▶ [Texte choisi]:
«Les Phocéens n’ayant chez eux qu’un sol étroit et aride, étaient plus marins qu’agriculteurs. Ils subsistaient de la pêche, du commerce, quelquefois même de la piraterie qu’on regardait en ce temps-là comme un métier honorable. Après s’être avancés hardiment jusqu’aux bornes de la Méditerranée, ils abordèrent à l’endroit où le Rhône se jette dans un bras de la mer des Gaules. Charmés de la beauté du pays, ils firent, de retour chez eux, le rapport de ce qu’ils avaient vu, et engagèrent un plus grand nombre de leurs concitoyens à s’y aller établir ». Justin (1).
La suite, beaucoup la connaissent : sous la conduite du jeune Prôtis, ces colons grecs débarquèrent chez le roi Nannos qui célébrait le mariage de sa fille Gyptis avec un prétendant désigné lors de la cérémonie. Gyptis choisit Prôtis et lui apporta en dot le terrain même où il se proposait de bâtir la ville.
Marseille s’accroche à sa légende comme une orpheline de l’Histoire. Ou plutôt, si l’on en croit la date présumée de la fondation de la ville, l’Histoire apparaît bien trop jeune pour l’avoir vu naître.
Lorsque les fondateurs de la cité abordèrent le Lacydon, vers 600 avant notre ère, les Ligures qui peuplaient les côtes du Midi vivaient à l’âge du fer, Rome entamait une timide jeunesse et la Grande Grèce ne rayonnait pas encore du prestige de ses philosophes et de ses historiens.
Un siècle et demi plus tard, Hérodote mentionnait à peine le comptoir phocéen à l’occasion de sa description d’une peuplade de marchands venus du nord pour commercer avec les Ligures «au-dessus de Marseille (2)».
Les relations de ces Ligures avec les Marseillais ne se réduisaient pas une bienveillante cordialité post-nuptiale. La légende raconte que dès la mort du roi Nannos, le frère de Gyptis avait voulu étouffer dans l’oeuf la puissance marseillaise naissante. Son entreprise a échoué et tout indique au contraire une influence grandissante de la cité grecque.
LA VIGNE ET L’OLIVIER
L’archéologie vient ici épauler l’Histoire. Dès le VIe siècle, les céramiques marseillaises étaient présentes sur toute la côte, des Alpes aux Pyrénées, mais aussi le long des vallées du Rhône et de la Saône. Bientôt, les indigènes eux-mêmes se sont mis à imiter la poterie grecque et, plus tard, leurs plans de construction.

▶ [Lignes de données]:
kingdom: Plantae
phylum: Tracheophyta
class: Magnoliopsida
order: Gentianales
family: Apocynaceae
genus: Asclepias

...

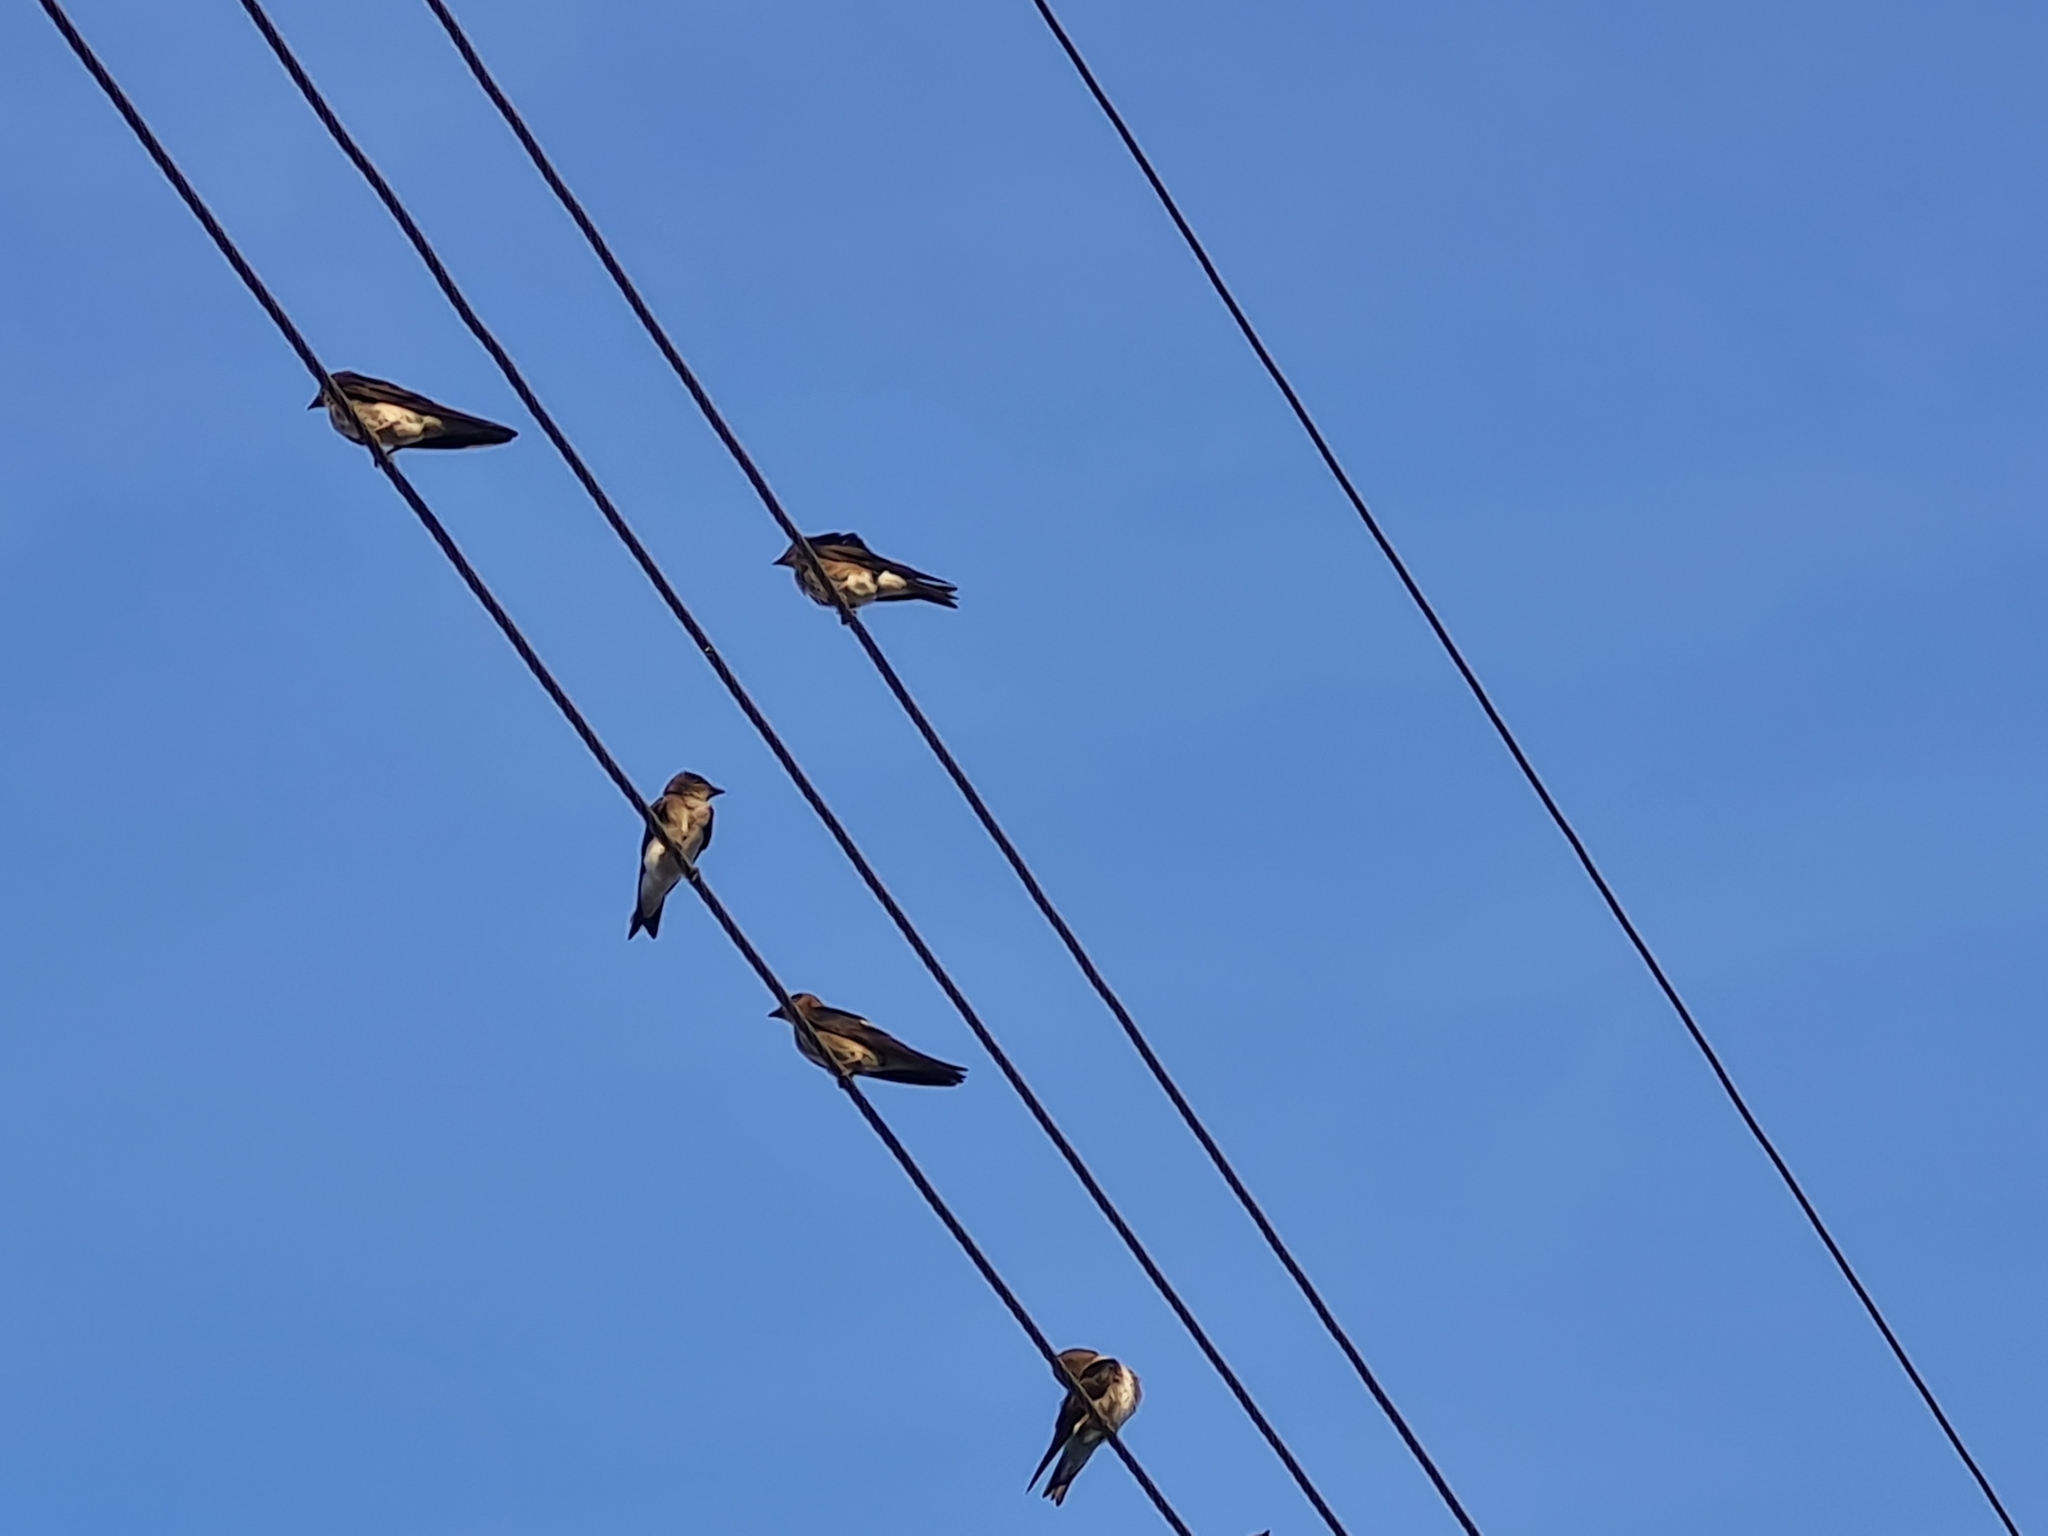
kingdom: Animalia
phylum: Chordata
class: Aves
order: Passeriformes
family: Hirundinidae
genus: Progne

▶ [Consignes]:
• A. Quelles personnes sont désignées par leur nom dans le texte sur la fondation de Marseille ? Nommez-les toutes.
• B. D'après le texte sur la fondation de Marseille, pourquoi les Phocéens étaient-ils plus marins qu'agriculteurs ?

▶ [Réponses]:
• A. Justin, Prôtis, Nannos, Gyptis, Hérodote

• B. Ils n'avaient chez eux qu'un sol étroit et aride. Ils vivaient donc de la pêche, du commerce et parfois de la piraterie.